Yield: 6 servings
|1 cup||Finely chopped onions|
|8 ounces||Mushrooms, sliced|
|1 cup||Kasha; uncooked|
|1 \N||Egg; beaten|
|2 cups||Vegetable stock|
|8 ounces||Pasta shells or bow ties uncooked|
|1 pinch||Freshly ground pepper|
In a large skillet saute onions in margarine over medium heat until lightly browned, about 10 minutes. Add mushrooms and saute until mushrooms are browned, about 5 minutes. Remove from heat and set aside. Mix kasha with egg in a small bowl until kernals are coated.
Place kasha in a large non-stick skillet.
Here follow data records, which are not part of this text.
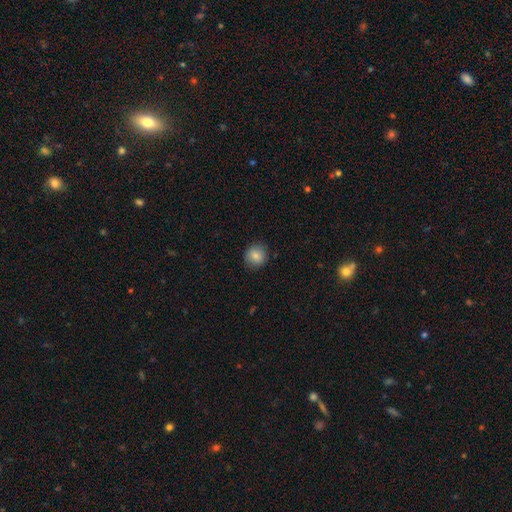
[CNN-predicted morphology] Smooth or featured? smooth (84%)
How rounded? round (87%)
Merging? none (88%)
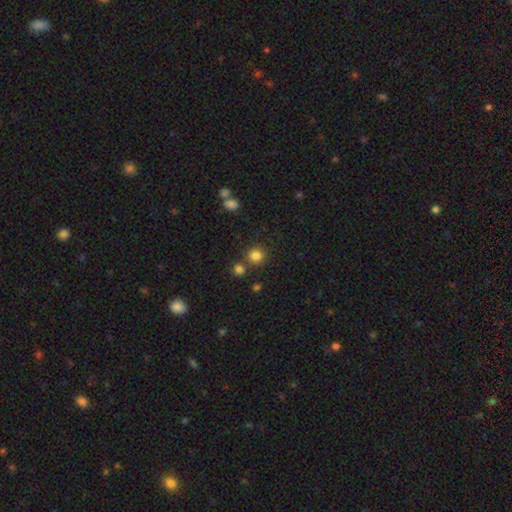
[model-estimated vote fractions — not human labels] smooth_or_featured: smooth (p=0.81) [alt: star or artifact p=0.14]
how_rounded: round (p=0.90) [alt: in between p=0.09]
merging: none (p=0.77) [alt: merger p=0.12]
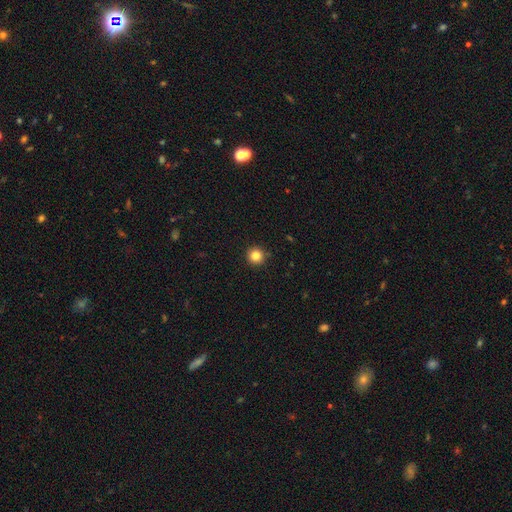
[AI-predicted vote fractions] Smooth or featured?
  - smooth: 84% *
  - star or artifact: 11%
  - featured or disk: 5%
How rounded?
  - round: 96% *
  - in between: 3%
  - cigar-shaped: 1%
Merging?
  - none: 92% *
  - minor disturbance: 5%
  - major disturbance: 2%
  - merger: 1%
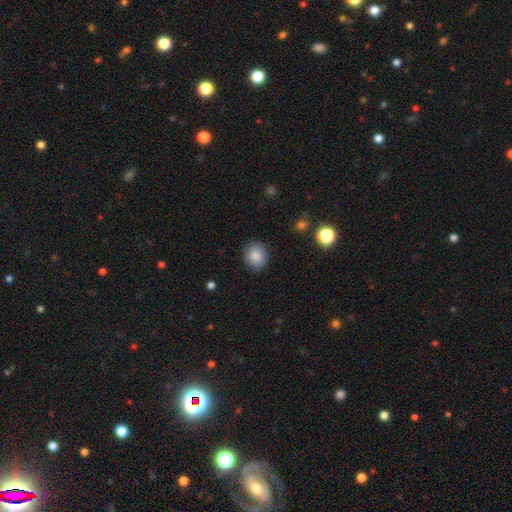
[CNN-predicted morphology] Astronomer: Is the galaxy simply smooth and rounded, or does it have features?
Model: smooth — 86%.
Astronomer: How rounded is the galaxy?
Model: round — 71%.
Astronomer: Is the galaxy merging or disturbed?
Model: none — 87%.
Cook over high heat, stirring and breaking kasha apart with a fork until egg is set and grains are separate, about 3 minutes.
in a medium-size saucepan, bring stock to a boil.
Add stock to kasha, cover skillet and simmer over low heat until liquid is absorbed, about 10 minutes. Remove from heat and set aside.
Prepare pasta according to package directions and drain.
Combine onion mixture, kasha and pasta. Season with salt and pepper and serve hot.
Hint: This dish tastes even better made ahead and can be refrigerated for 3 to 4 days. To reheat, place in a casserole dish, cover and warm in a 350 F oven or in a microwave oven.